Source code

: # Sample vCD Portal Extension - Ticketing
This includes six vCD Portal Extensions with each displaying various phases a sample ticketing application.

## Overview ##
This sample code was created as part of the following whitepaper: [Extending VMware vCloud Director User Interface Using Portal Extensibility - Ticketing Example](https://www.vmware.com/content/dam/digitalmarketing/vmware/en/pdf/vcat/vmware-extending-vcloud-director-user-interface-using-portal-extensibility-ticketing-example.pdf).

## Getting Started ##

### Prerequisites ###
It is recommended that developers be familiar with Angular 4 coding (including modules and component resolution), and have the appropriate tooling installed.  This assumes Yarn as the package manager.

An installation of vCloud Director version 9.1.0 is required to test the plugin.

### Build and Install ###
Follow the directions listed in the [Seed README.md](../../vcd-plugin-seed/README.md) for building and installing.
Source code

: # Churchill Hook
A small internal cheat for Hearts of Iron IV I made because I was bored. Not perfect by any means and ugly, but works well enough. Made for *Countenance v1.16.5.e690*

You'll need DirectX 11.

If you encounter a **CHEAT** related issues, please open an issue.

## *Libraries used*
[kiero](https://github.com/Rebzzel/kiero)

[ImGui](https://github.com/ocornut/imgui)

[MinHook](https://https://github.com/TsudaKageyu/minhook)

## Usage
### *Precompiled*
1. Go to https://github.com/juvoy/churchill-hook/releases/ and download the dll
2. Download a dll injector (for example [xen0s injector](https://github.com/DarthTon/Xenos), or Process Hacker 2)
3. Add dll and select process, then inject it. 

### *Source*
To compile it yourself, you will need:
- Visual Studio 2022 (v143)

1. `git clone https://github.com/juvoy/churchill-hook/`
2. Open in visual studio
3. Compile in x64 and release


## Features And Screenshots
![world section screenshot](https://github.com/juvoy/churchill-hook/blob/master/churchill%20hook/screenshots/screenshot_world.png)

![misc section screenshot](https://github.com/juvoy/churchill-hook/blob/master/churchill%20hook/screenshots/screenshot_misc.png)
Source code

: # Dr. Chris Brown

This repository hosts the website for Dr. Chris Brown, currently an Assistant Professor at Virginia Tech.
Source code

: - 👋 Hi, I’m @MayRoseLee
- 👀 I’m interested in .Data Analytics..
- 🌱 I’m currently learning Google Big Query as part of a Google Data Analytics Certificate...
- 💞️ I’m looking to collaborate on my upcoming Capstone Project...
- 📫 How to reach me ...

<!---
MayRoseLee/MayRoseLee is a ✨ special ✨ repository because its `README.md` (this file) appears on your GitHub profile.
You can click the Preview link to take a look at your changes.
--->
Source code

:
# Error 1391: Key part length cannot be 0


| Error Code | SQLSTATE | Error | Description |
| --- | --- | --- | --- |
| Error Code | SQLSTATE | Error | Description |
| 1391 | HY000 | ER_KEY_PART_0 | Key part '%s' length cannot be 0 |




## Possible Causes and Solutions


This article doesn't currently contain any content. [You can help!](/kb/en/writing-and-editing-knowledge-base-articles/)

________

● Task item
Switch each "injector" in the lines above to "loader" and leave everything else unchanged.

● Answer to this task
Source code

: # Sample vCD Portal Extension - Ticketing
This includes six vCD Portal Extensions with each displaying various phases a sample ticketing application.

## Overview ##
This sample code was created as part of the following whitepaper: [Extending VMware vCloud Director User Interface Using Portal Extensibility - Ticketing Example](https://www.vmware.com/content/dam/digitalmarketing/vmware/en/pdf/vcat/vmware-extending-vcloud-director-user-interface-using-portal-extensibility-ticketing-example.pdf).

## Getting Started ##

### Prerequisites ###
It is recommended that developers be familiar with Angular 4 coding (including modules and component resolution), and have the appropriate tooling installed.  This assumes Yarn as the package manager.

An installation of vCloud Director version 9.1.0 is required to test the plugin.

### Build and Install ###
Follow the directions listed in the [Seed README.md](../../vcd-plugin-seed/README.md) for building and installing.
Source code

: # Churchill Hook
A small internal cheat for Hearts of Iron IV I made because I was bored. Not perfect by any means and ugly, but works well enough. Made for *Countenance v1.16.5.e690*

You'll need DirectX 11.

If you encounter a **CHEAT** related issues, please open an issue.

## *Libraries used*
[kiero](https://github.com/Rebzzel/kiero)

[ImGui](https://github.com/ocornut/imgui)

[MinHook](https://https://github.com/TsudaKageyu/minhook)

## Usage
### *Precompiled*
1. Go to https://github.com/juvoy/churchill-hook/releases/ and download the dll
2. Download a dll loader (for example [xen0s loader](https://github.com/DarthTon/Xenos), or Process Hacker 2)
3. Add dll and select process, then inject it. 

### *Source*
To compile it yourself, you will need:
- Visual Studio 2022 (v143)

1. `git clone https://github.com/juvoy/churchill-hook/`
2. Open in visual studio
3. Compile in x64 and release


## Features And Screenshots
![world section screenshot](https://github.com/juvoy/churchill-hook/blob/master/churchill%20hook/screenshots/screenshot_world.png)

![misc section screenshot](https://github.com/juvoy/churchill-hook/blob/master/churchill%20hook/screenshots/screenshot_misc.png)
Source code

: # Dr. Chris Brown

This repository hosts the website for Dr. Chris Brown, currently an Assistant Professor at Virginia Tech.
Source code

: - 👋 Hi, I’m @MayRoseLee
- 👀 I’m interested in .Data Analytics..
- 🌱 I’m currently learning Google Big Query as part of a Google Data Analytics Certificate...
- 💞️ I’m looking to collaborate on my upcoming Capstone Project...
- 📫 How to reach me ...

<!---
MayRoseLee/MayRoseLee is a ✨ special ✨ repository because its `README.md` (this file) appears on your GitHub profile.
You can click the Preview link to take a look at your changes.
--->
Source code

:
# Error 1391: Key part length cannot be 0


| Error Code | SQLSTATE | Error | Description |
| --- | --- | --- | --- |
| Error Code | SQLSTATE | Error | Description |
| 1391 | HY000 | ER_KEY_PART_0 | Key part '%s' length cannot be 0 |




## Possible Causes and Solutions


This article doesn't currently contain any content. [You can help!](/kb/en/writing-and-editing-knowledge-base-articles/)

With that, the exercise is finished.